By NEMS Daily Journal
It was fairly clear from the start that Gov. Haley Barbour’s proposal to consolidate some Mississippi universities wouldn’t go far, even in the current environment of budget cuts, program eliminations and likely layoffs. It’s too touchy politically for the Legislature to even look as if it’s considering merging institutions.
State College Board president Scott Ross of West Point said last week there had been no discussion among board members about consolidation. “We have assumed the merger idea is dead on arrival at the Capitol, and there is no other reason for us to discuss it,” Ross said.
Barbour had proposed consolidating Alcorn State and Mississippi Valley State with Jackson State University and Mississippi University for Women with Mississippi State. The proposal is a variation on a theme that recurs in Mississippi policy-making circles once a decade or so.
The reason is simple: Mississippi has eight universities, which on the face of it is too many for a state with resources as limited as ours. It’s primarily due to the legacy of segregation in Mississippi, since three of the eight are historically black institutions created only because the state wouldn’t let black students attend “white” universities.

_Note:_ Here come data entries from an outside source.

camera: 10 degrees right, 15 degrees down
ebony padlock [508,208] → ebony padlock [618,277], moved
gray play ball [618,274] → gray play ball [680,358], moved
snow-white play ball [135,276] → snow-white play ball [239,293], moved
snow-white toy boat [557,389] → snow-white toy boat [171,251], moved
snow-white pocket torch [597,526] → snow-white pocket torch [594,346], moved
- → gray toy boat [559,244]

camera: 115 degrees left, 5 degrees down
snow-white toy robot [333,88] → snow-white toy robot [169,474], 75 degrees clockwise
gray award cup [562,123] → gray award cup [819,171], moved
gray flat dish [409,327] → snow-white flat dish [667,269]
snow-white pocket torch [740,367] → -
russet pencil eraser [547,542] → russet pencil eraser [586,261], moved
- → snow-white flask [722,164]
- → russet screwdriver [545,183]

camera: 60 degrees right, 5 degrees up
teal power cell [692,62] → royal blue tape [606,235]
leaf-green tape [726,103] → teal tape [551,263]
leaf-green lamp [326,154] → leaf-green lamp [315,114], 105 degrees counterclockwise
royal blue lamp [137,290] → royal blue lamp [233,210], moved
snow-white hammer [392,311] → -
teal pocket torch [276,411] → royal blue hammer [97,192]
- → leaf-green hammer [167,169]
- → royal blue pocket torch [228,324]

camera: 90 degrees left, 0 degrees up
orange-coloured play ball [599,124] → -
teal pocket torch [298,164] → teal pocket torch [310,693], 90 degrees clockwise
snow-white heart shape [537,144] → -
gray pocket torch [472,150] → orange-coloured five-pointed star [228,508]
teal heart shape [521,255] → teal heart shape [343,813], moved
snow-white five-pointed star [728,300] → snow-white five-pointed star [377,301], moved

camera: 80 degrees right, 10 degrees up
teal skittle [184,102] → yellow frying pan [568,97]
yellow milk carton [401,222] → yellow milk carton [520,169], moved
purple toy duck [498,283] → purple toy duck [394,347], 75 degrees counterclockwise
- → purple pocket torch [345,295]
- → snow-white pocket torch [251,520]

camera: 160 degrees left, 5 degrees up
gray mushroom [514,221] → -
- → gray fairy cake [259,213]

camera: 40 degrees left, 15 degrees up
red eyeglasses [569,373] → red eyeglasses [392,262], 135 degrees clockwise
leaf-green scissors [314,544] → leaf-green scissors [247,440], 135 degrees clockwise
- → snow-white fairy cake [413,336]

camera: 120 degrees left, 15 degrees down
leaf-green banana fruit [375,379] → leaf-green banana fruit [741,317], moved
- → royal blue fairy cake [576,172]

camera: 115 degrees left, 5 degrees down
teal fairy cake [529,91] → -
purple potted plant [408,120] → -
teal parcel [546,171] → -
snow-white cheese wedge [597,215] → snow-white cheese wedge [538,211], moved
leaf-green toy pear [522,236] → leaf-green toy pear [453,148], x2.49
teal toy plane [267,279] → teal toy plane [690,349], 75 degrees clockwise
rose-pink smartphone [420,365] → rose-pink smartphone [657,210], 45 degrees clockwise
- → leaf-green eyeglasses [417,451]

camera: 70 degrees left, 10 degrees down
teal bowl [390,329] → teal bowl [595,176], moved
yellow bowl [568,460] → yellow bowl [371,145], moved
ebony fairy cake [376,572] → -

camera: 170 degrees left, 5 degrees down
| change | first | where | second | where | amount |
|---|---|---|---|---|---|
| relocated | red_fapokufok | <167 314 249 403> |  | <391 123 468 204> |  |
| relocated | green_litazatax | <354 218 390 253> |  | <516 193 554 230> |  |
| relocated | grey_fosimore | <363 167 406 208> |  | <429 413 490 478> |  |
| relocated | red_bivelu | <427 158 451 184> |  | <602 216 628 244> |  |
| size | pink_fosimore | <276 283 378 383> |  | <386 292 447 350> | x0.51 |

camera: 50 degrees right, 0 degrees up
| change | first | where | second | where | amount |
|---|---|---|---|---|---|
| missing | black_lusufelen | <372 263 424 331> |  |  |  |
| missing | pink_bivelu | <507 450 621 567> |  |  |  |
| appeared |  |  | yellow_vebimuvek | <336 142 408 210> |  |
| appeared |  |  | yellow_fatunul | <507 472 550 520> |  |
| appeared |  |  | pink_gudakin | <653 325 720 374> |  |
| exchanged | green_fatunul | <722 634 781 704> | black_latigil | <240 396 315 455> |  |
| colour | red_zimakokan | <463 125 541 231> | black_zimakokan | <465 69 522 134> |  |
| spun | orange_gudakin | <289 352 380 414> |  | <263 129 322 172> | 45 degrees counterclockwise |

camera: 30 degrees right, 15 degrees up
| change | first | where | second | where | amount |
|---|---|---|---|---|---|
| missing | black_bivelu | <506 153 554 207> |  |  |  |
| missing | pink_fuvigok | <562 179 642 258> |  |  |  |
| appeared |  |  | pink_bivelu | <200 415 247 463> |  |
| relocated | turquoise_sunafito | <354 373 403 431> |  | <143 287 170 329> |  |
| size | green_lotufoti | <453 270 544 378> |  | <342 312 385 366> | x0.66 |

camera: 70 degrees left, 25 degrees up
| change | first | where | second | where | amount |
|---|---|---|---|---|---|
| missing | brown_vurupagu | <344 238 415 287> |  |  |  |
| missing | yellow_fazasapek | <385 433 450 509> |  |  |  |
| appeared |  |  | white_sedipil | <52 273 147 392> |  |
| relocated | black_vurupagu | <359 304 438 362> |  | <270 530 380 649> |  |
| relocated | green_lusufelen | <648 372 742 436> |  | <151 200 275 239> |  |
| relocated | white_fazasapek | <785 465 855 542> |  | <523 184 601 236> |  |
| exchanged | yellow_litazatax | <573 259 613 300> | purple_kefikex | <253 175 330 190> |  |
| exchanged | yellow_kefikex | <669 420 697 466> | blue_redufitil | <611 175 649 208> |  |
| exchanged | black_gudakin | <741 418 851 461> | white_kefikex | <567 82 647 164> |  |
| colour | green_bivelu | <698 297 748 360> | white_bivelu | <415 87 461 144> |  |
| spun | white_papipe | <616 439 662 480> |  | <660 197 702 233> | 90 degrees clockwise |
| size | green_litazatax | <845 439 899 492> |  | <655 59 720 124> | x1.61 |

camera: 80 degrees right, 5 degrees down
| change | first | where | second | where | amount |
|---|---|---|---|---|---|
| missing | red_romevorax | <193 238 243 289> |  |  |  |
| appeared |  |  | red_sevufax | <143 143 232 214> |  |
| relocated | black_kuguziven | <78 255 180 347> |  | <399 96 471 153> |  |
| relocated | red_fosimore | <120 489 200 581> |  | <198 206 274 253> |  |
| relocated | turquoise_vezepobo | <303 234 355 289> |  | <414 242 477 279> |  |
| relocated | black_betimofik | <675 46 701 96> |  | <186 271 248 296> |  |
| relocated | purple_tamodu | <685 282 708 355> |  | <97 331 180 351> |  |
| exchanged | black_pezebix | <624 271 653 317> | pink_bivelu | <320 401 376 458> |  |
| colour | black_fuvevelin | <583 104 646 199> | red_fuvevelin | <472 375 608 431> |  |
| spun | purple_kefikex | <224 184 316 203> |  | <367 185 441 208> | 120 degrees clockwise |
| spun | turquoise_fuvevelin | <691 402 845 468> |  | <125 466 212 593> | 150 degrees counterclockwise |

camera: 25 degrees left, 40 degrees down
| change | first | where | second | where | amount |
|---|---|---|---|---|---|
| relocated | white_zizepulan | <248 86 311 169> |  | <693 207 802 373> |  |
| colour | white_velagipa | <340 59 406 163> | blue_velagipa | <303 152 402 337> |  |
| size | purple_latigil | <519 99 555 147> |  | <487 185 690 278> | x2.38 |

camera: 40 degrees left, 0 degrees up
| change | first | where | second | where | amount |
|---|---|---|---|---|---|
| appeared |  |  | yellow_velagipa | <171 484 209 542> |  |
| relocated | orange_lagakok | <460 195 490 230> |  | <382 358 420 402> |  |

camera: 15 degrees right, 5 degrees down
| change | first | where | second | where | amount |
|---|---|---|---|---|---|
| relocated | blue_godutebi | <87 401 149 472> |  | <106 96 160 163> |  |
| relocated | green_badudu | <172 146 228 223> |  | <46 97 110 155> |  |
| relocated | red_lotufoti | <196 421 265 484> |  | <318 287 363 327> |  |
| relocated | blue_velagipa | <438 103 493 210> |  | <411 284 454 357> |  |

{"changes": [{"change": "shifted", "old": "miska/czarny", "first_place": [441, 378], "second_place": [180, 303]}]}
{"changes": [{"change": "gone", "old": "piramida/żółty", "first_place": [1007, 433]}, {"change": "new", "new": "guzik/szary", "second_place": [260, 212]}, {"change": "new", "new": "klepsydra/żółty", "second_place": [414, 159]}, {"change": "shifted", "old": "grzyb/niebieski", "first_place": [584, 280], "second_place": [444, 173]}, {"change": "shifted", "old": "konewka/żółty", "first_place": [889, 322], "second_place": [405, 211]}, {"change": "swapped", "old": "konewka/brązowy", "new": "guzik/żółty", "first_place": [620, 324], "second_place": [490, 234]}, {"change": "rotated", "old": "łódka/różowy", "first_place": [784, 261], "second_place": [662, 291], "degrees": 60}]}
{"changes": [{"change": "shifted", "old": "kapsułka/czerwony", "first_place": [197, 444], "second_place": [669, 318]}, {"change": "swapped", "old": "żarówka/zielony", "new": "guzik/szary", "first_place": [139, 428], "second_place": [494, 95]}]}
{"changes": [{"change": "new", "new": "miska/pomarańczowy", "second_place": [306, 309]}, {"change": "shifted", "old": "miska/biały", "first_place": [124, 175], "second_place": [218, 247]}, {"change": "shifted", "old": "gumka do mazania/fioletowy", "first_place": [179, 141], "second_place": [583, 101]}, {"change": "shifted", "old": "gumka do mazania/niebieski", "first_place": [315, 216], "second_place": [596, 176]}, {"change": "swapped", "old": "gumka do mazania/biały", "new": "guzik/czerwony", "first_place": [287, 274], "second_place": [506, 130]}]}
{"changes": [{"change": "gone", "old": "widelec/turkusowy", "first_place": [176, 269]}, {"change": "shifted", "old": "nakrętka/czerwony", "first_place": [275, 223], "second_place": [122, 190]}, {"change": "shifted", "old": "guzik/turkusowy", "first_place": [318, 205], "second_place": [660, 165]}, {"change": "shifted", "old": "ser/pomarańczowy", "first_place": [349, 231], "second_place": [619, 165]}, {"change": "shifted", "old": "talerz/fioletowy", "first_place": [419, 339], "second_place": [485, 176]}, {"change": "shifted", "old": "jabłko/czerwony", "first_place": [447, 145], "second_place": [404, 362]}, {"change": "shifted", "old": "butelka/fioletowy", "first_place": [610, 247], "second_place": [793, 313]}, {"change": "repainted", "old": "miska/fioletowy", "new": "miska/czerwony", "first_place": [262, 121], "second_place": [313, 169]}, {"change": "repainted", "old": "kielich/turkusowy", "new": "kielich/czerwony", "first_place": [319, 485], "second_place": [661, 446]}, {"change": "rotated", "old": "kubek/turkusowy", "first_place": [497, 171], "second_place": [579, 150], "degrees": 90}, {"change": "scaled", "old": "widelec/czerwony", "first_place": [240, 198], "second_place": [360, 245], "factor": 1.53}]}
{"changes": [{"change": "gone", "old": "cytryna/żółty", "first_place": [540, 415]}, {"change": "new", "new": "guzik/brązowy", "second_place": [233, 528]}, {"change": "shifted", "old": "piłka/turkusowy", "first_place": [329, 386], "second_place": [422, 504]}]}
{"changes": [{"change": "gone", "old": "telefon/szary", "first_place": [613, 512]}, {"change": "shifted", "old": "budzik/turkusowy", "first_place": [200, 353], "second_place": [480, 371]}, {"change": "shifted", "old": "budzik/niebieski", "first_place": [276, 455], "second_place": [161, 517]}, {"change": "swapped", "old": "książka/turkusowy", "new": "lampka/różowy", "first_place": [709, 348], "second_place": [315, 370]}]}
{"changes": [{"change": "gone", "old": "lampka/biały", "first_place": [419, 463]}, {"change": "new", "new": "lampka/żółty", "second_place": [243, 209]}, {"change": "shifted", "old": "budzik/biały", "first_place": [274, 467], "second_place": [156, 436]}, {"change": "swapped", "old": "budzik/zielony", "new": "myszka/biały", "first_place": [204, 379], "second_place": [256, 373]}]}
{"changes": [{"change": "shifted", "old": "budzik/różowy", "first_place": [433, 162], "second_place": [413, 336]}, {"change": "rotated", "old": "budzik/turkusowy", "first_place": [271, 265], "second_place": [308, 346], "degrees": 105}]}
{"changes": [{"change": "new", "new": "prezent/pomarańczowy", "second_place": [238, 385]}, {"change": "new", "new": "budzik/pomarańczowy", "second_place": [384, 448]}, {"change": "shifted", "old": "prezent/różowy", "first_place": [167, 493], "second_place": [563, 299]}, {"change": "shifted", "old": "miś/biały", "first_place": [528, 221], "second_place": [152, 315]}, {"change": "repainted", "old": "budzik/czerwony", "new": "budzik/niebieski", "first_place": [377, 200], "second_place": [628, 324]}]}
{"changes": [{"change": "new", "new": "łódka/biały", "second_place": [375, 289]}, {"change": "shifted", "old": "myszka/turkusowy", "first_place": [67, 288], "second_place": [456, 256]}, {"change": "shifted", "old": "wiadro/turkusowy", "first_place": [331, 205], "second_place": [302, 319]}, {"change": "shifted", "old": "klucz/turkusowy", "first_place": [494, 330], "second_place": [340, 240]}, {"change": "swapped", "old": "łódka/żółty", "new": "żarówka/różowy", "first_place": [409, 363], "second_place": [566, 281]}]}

If the state were creating a higher education system from scratch today, it wouldn’t resemble the one we’ve got. But Mississippi today must deal with the hand that our past has dealt us.
That past includes long-standing neglect of the three historically black schools until recent years when a federal court case forced additional funding – ostensibly to make them more attractive to non-minority students, which hasn’t worked as intended. Jackson State University President Ronald Mason privately circulated an idea for merger of the three universities into a new entity named Jacobs State University, after one of the founders of Jackson State, but that idea has been thoroughly pilloried since it became public.
Mason makes the argument that the three HBUs will remain underfunded in perpetuity and that a merger could actually create one strong institution with a continuing mission of educating primarily minority students. His argument makes sense.
So does the suggestion of at least merging some of the administrative functions of MUW with Mississippi State, another idea that resurfaces from time to time but has never gotten political traction, thanks to energetically resistant MUW alums.
University loyalties everywhere engender strong emotions. It will never be easy to change any structures, regardless of the economic or educational sense it makes.
But the discussion should continue, especially as the times demand new vision and solutions. Mississippi’s higher education landscape is a portrait based on 19th and early 20th century realities. At some point, the demands of the 21st must take precedence.